According to press material, the new season offers "exciting new contemporary drama, international new writing and tours, major new adaptations of Scottish books and award-winning revivals, taking the Company from Shetland to Los Angeles."

Highlights include a new season of collaborations with A Play, A Pie and A Pint, featuring three new plays by Russian and Ukrainian writers, which runs at Glasgow's Òran Mór on 23 March, 4 May and 25 May 2015, and at the Traverse in Edinburgh from 30 March.

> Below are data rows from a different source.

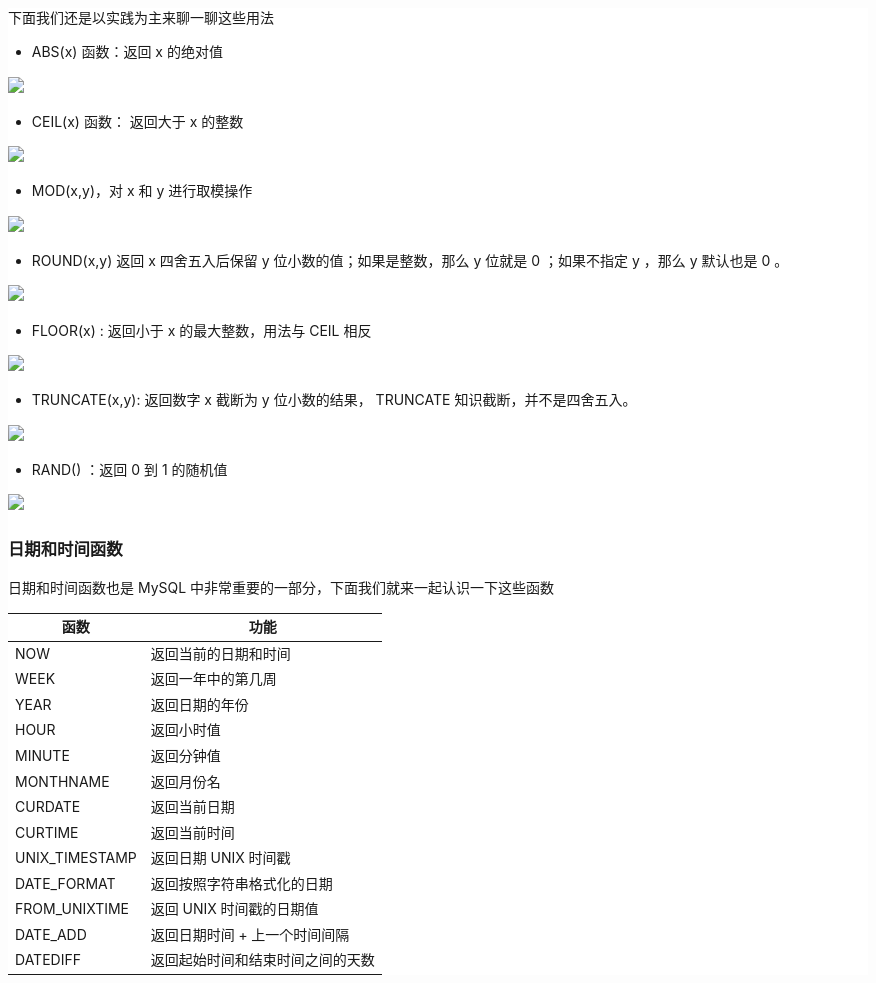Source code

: 下面我们还是以实践为主来聊一聊这些用法

* ABS(x) 函数：返回 x 的绝对值

![](https://img2020.cnblogs.com/blog/1515111/202006/1515111-20200621191159438-1901367850.png)

* CEIL(x) 函数： 返回大于 x 的整数

![](https://img2020.cnblogs.com/blog/1515111/202006/1515111-20200621191206305-1318889217.png)

* MOD(x,y)，对 x 和 y 进行取模操作

![](https://img2020.cnblogs.com/blog/1515111/202006/1515111-20200621191213840-1660963808.png)

* ROUND(x,y) 返回 x 四舍五入后保留 y 位小数的值；如果是整数，那么 y 位就是 0 ；如果不指定 y ，那么 y 默认也是 0 。

![](https://img2020.cnblogs.com/blog/1515111/202006/1515111-20200621191223700-871496702.png)

* FLOOR(x) : 返回小于 x 的最大整数，用法与 CEIL 相反

![](https://img2020.cnblogs.com/blog/1515111/202006/1515111-20200621191230311-1725783253.png)

* TRUNCATE(x,y): 返回数字 x 截断为 y 位小数的结果， TRUNCATE 知识截断，并不是四舍五入。

![](https://img2020.cnblogs.com/blog/1515111/202006/1515111-20200621191237831-1256203391.png)

* RAND() ：返回 0 到 1 的随机值

![](https://img2020.cnblogs.com/blog/1515111/202006/1515111-20200621191244983-1131057062.png)

### 日期和时间函数

日期和时间函数也是 MySQL 中非常重要的一部分，下面我们就来一起认识一下这些函数

| 函数           | 功能                             |
| -------------- | -------------------------------- |
| NOW            | 返回当前的日期和时间             |
| WEEK           | 返回一年中的第几周               |
| YEAR           | 返回日期的年份                   |
| HOUR           | 返回小时值                       |
| MINUTE         | 返回分钟值                       |
| MONTHNAME      | 返回月份名                       |
| CURDATE        | 返回当前日期                     |
| CURTIME        | 返回当前时间                     |
| UNIX_TIMESTAMP | 返回日期 UNIX 时间戳             |
| DATE_FORMAT    | 返回按照字符串格式化的日期       |
| FROM_UNIXTIME  | 返回 UNIX 时间戳的日期值         |
| DATE_ADD       | 返回日期时间 + 上一个时间间隔    |
| DATEDIFF       | 返回起始时间和结束时间之间的天数 |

In May, Scottish theatremaker Cora Bissett will team up with performance poet Yusra Warsama to explore the issue of Female Genital Mutilation in Rites. Billed as an "important and unflinching new piece of documentary drama theatre", it marks NTS's first co-production with the Contact, Manchester, where it will tour alongside Edinburgh and Glasgow from 5 to 23 May 2015.

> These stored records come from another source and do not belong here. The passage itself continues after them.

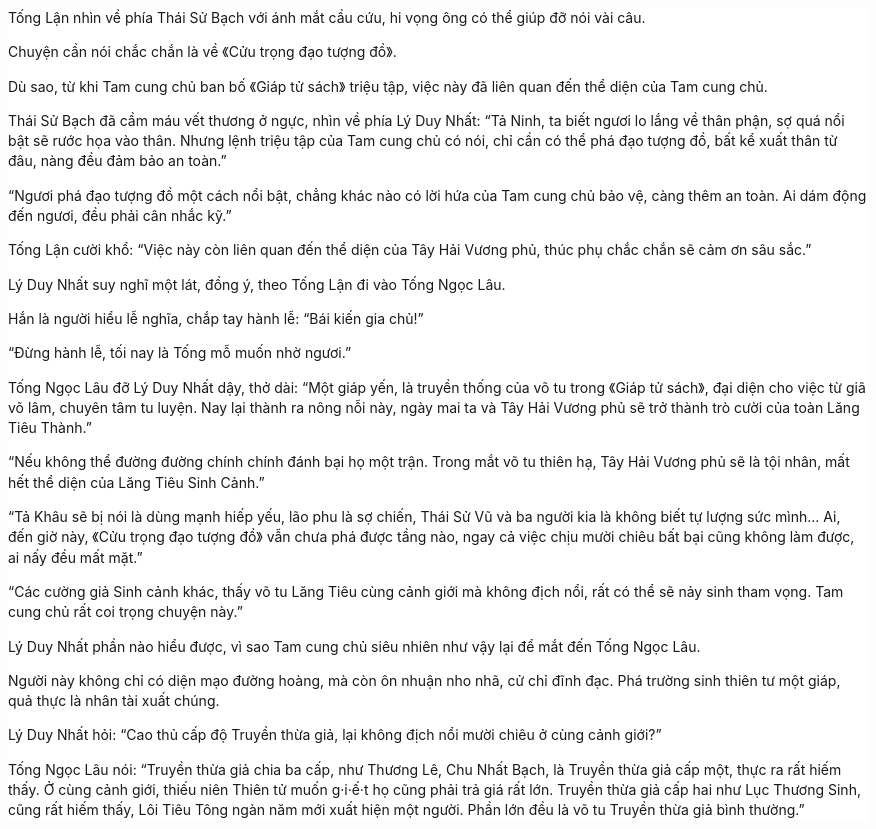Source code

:Tống Lận nhìn về phía Thái Sử Bạch với ánh mắt cầu cứu, hi vọng ông có thể giúp đỡ nói vài câu.

Chuyện cần nói chắc chắn là về 《Cửu trọng đạo tượng đồ》.

Dù sao, từ khi Tam cung chủ ban bố 《Giáp tử sách》 triệu tập, việc này đã liên quan đến thể diện của Tam cung chủ.

Thái Sử Bạch đã cầm máu vết thương ở ngực, nhìn về phía Lý Duy Nhất: “Tả Ninh, ta biết ngươi lo lắng về thân phận, sợ quá nổi bật sẽ rước họa vào thân. Nhưng lệnh triệu tập của Tam cung chủ có nói, chỉ cần có thể phá đạo tượng đồ, bất kể xuất thân từ đâu, nàng đều đảm bảo an toàn.”

“Ngươi phá đạo tượng đồ một cách nổi bật, chẳng khác nào có lời hứa của Tam cung chủ bảo vệ, càng thêm an toàn. Ai dám động đến ngươi, đều phải cân nhắc kỹ.”

Tống Lận cười khổ: “Việc này còn liên quan đến thể diện của Tây Hải Vương phủ, thúc phụ chắc chắn sẽ cảm ơn sâu sắc.”

Lý Duy Nhất suy nghĩ một lát, đồng ý, theo Tống Lận đi vào Tống Ngọc Lâu.

Hắn là người hiểu lễ nghĩa, chắp tay hành lễ: “Bái kiến gia chủ!”

“Đừng hành lễ, tối nay là Tống mỗ muốn nhờ ngươi.”

Tống Ngọc Lâu đỡ Lý Duy Nhất dậy, thở dài: “Một giáp yến, là truyền thống của võ tu trong 《Giáp tử sách》, đại diện cho việc từ giã võ lâm, chuyên tâm tu luyện. Nay lại thành ra nông nỗi này, ngày mai ta và Tây Hải Vương phủ sẽ trở thành trò cười của toàn Lăng Tiêu Thành.”

“Nếu không thể đường đường chính chính đánh bại họ một trận. Trong mắt võ tu thiên hạ, Tây Hải Vương phủ sẽ là tội nhân, mất hết thể diện của Lăng Tiêu Sinh Cảnh.”

“Tả Khâu sẽ bị nói là dùng mạnh hiếp yếu, lão phu là sợ chiến, Thái Sử Vũ và ba người kia là không biết tự lượng sức mình… Ai, đến giờ này, 《Cửu trọng đạo tượng đồ》 vẫn chưa phá được tầng nào, ngay cả việc chịu mười chiêu bất bại cũng không làm được, ai nấy đều mất mặt.”

“Các cường giả Sinh cảnh khác, thấy võ tu Lăng Tiêu cùng cảnh giới mà không địch nổi, rất có thể sẽ nảy sinh tham vọng. Tam cung chủ rất coi trọng chuyện này.”

Lý Duy Nhất phần nào hiểu được, vì sao Tam cung chủ siêu nhiên như vậy lại để mắt đến Tống Ngọc Lâu.

Người này không chỉ có diện mạo đường hoàng, mà còn ôn nhuận nho nhã, cử chỉ đĩnh đạc. Phá trường sinh thiên tư một giáp, quả thực là nhân tài xuất chúng.

Lý Duy Nhất hỏi: “Cao thủ cấp độ Truyền thừa giả, lại không địch nổi mười chiêu ở cùng cảnh giới?”

Tống Ngọc Lâu nói: “Truyền thừa giả chia ba cấp, như Thương Lê, Chu Nhất Bạch, là Truyền thừa giả cấp một, thực ra rất hiếm thấy. Ở cùng cảnh giới, thiếu niên Thiên tử muốn g·i·ế·t họ cũng phải trả giá rất lớn. Truyền thừa giả cấp hai như Lục Thương Sinh, cũng rất hiếm thấy, Lôi Tiêu Tông ngàn năm mới xuất hiện một người. Phần lớn đều là võ tu Truyền thừa giả bình thường.”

And fresh from the success of The James Plays, NTS artistic director Laurie Sansom returns to the Scottish stage with his new version of Muriel Spark's noveln The Driver's Seat, in a "darkly comic" production featuring set design from Ana Inés Jabares Pita. It runs in Edinburgh and Glasgow from 19 June to 4 July 2015.

Other touring work includes Yer Granny, a new comedy from Scottish playwright Douglas Maxwell set in a Scots-Italian fish and chip shop. And in January and February the NTS's hit production of Let the Right One In transfers to St Ann’s Warehouse in Brooklyn following its recent run in the West End.

Laurie Sansom said: "Most of us want to belong. The bosom of the family might make us feel safe, or like running to the hills. Sometimes it's not always easy to fit in. The embrace of community can protect and it can stifle.

"These are stories of communities under pressure from within, friends and family rallying round, and people making incredible journeys to escape and invent new identities. This year we hope you will join us to explore what it means to feel part of a gang or out there on your own."